PASSAGE SHOWN:
[start]

PIMCO is advising clients to diversify out of euros to protect the value of their investment holdings amid a highly uncertain outlook in the euro zone, with emerging market currencies seen as an attractive alternative in the long term.

This strategy marks a shift from the conventional investment path for European money managers, who generally favour investments denominated in the currency in which they are based, thus limiting exposure to foreign exchange volatility.

PIMCO is one of the largest investment managers in the world with more than $232 billion of assets managed out of Europe and more than $1.35 trillion worldwide.

"As a European investor from France or Germany that has his base currency in the euro, when you don't know how the euro zone will look in five years, some kind of self-preservation is required to protect your purchasing power," Thomas Kressin, head of European foreign exchange and portfolio manager at PIMCO in Munich said in an interview on Wednesday.

Kressin is responsible for managing approximately $15.2 billion in assets.

"We generally advise our clients to diversify some of their money into other currencies," he said, adding the euro's recent bounce from 17-month lows against the dollar was driven mainly by a squeeze of short euro positions and some fresh money being invested at the start of the new calendar year.

The uncertain outlook for the euro zone, where concerns about peripheral countries' high levels of sovereign debt are affecting core economies, is also making investors from outside the bloc reluctant to invest in euro-denominated assets.

PIMCO sees that trend continuing.

"Real-money long-term investors will not come back very quickly. They will stay away from the euro zone for the time being and it will take time to bring money back into the euro zone," said Kressin.

"Restoring confidence is one precondition to solve the crisis by attracting new money into the markets. As long as you don't attract new real-money, neither the ECB or the IMF are able to solve this crisis."

[end]

RECORDS PROVIDED:
[start]

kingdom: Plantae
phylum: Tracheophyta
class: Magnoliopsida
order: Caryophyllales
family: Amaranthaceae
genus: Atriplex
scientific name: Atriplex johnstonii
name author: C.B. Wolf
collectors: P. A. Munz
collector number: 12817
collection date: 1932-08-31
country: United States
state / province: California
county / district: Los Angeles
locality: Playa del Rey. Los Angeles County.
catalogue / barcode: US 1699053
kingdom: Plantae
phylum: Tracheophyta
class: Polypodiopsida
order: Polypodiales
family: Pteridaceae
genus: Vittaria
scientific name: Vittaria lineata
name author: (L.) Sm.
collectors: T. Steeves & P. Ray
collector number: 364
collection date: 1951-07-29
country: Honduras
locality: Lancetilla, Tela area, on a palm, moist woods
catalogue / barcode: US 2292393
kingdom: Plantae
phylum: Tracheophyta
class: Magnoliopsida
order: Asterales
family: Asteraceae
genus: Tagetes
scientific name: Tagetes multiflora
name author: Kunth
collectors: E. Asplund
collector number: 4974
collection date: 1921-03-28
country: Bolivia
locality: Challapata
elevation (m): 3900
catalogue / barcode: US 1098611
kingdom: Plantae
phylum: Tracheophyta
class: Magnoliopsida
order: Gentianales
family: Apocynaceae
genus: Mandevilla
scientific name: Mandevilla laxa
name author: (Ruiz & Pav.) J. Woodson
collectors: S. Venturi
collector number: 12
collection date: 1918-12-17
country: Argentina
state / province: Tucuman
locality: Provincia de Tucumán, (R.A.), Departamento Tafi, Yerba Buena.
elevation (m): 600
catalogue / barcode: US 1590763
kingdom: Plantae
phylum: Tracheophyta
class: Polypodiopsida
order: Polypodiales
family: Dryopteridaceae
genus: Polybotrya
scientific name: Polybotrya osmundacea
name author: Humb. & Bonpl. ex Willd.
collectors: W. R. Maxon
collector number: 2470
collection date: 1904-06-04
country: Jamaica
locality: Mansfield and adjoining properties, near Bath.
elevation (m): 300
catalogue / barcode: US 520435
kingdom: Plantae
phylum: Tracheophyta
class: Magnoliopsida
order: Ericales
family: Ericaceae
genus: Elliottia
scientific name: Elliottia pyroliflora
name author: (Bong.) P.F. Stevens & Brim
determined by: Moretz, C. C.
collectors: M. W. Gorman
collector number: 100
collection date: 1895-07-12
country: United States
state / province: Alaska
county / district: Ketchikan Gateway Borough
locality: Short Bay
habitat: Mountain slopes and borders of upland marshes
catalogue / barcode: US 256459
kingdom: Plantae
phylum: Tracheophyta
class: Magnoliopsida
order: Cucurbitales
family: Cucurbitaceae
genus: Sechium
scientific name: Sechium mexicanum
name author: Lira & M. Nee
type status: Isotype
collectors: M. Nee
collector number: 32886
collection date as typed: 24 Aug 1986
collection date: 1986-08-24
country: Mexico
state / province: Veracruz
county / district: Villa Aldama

[end]

DIRECTIONS:
**A)** List every dollar amount that appears in the passage on PIMCO's euro advice.
**B)** Go on with the passage on PIMCO's euro advice, picking up after its final sentence.
The data above comes from a different source than the passage on PIMCO and the euro.

ANSWERS GIVEN:
**A)**
- $232 billion
- $1.35 trillion
- $15.2 billion

**B)**
Latest investment flow data from the European Central Bank shows foreign investors injected a meagre 2.4 billion euros into the euro zone in November compared to a 26.4 billion euro withdrawal in October. Large Japanese investors have been cutting exposure to euro zone assets in the past few months.

Attractive Emerging Markets

Kressin said the dollar, euro and yen were all unattractive prospects on a long-term basis, with emerging market currencies a healthier looking proposition, particularly given the pullback seen in the second half of 2011.

For example, the Brazilian real lost around 20 percent of its value against the dollar in the second half of 2011 as equity markets and risk sentiment declined. The Korean won and other Asian currencies such as the Malaysian ringgit and the Singapore dollar suffered similar setbacks and Kressin said they offered value.

"As a long term strategy for investors it makes sense to use weaknesses in these emerging currencies to add to your long-term portfolio." said Kressin.

"We strongly believe in the long run that emerging market currencies are the better place to be. They have their debt development going in the right direction, their growth projections are better than developed markets and most of their exchange rates are undervalued fundamentally."